─── Passage provided

The processor-readable media may include a volatile or non-volatile type, a removable or non-removable media, which may achieve storage of information using any method or technology. The information may include a processor-readable instruction, a data structure, a program module or other data. Examples of processor-readable media include, but not limited to, phase-change memory (PRAM) , static random access memory (SRAM) , dynamic random access memory (DRAM) , other types of random-access memory (RAM) , read-only memory (ROM) , electronically erasable programmable read-only memory (EEPROM) , quick flash memory or other internal storage technology, compact disk read-only memory (CD-ROM) , digital versatile disc (DVD) or other optical storage, magnetic cassette tape, magnetic disk storage or other magnetic storage devices, or any other non-transmission media, which may be used to store information that may be accessed by a computing device. As defined herein, the processor-readable media does not include any transitory media, such as modulated data signals and carrier waves.

Although in this example, only hardware components are described in the adaptive resolution coding system 202, in other instances, the adaptive resolution coding system 202 may further include other hardware components and/or other software components such as program units to execute instructions stored in the memory 304 for performing various operations such as processing, determination, allocation, storage, etc. In some instances, the adaptive resolution coding system 202 may further include a model database 314 that is configured to store information of one or more trained machine learning models used for determining recommended resolutions for videos of different input resolutions.

Example Methods

FIGS. 4 and 5 show a schematic diagram depicting an example method of adaptive resolution coding. The methods of FIGS. 4 and 5 may, but need not, be implemented in the environment of FIG. 2 and using the system of FIG. 3. For ease of explanation,

methods

400 and 500 are described with reference to FIGS. 1-3. However, the

methods

400 and 500 may alternatively be implemented in other environments and/or using other systems.

──────
─── Information provided

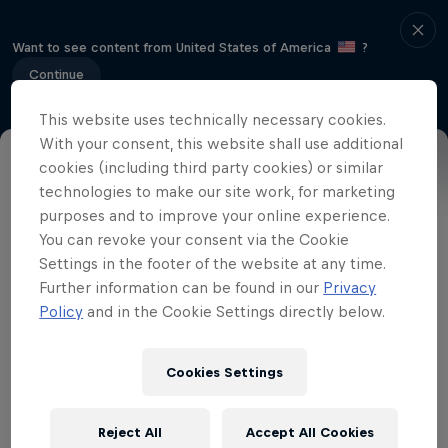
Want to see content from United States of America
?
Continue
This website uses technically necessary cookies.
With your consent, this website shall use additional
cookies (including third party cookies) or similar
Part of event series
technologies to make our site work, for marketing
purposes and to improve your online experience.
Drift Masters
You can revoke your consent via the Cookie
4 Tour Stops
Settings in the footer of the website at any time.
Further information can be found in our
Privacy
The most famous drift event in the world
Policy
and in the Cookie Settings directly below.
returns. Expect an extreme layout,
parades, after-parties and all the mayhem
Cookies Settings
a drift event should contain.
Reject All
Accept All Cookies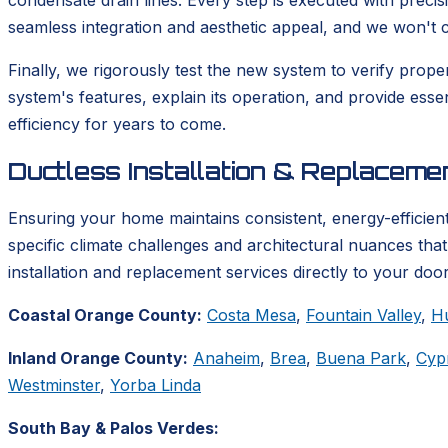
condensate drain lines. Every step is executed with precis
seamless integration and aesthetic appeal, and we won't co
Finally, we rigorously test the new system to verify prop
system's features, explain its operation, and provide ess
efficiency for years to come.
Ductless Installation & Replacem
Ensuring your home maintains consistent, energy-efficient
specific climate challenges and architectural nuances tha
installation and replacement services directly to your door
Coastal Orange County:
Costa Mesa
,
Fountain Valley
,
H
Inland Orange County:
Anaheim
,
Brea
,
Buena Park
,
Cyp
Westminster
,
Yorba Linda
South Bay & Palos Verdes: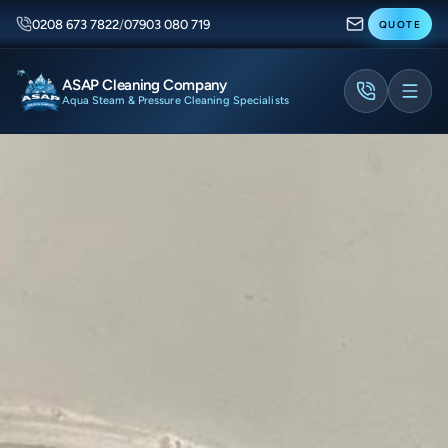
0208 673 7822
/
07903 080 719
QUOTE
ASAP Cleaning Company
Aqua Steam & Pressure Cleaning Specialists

──────

• What to do: Please carry on the passage about adaptive resolution coding, starting right after its last sentence.

• Answer:
The

methods

400 and 500 are described in the general context of computer-executable instructions. Generally, computer-executable instructions can include routines, programs, objects, components, data structures, procedures, modules, functions, and the like that perform particular functions or implement particular abstract data types. Furthermore, each of the example methods are illustrated as a collection of blocks in a logical flow graph representing a sequence of operations that can be implemented in hardware, software, firmware, or a combination thereof. The order in which the method is described is not intended to be construed as a limitation, and any number of the described method blocks can be combined in any order to implement the method, or alternate methods. Additionally, individual blocks may be omitted from the method without departing from the spirit and scope of the subject matter described herein. In the context of software, the blocks represent computer instructions that, when executed by one or more processors, perform the recited operations. In the context of hardware, some or all of the blocks may represent application specific integrated circuits (ASICs) or other physical components that perform the recited operations.

Referring back to FIG. 4, at block 402, the adaptive resolution coding system 202 may receive an input video and information of a target bit rate.

In implementations, the adaptive resolution coding system 202 may receive an instruction to encode an input video of a certain resolution (which is called as an input resolution) at a target bit rate (or a target bandwidth) from a user of the client device 204. The input video may include, but is not limited to, a stored video or a streaming video. In implementations, the input video may be a subset (e.g., a segment) of a stored video or streaming video.

At block 404, the adaptive resolution coding system 202 may determine or obtain image information of at least one video frame and a bit rate of the at least one video frame from the input video.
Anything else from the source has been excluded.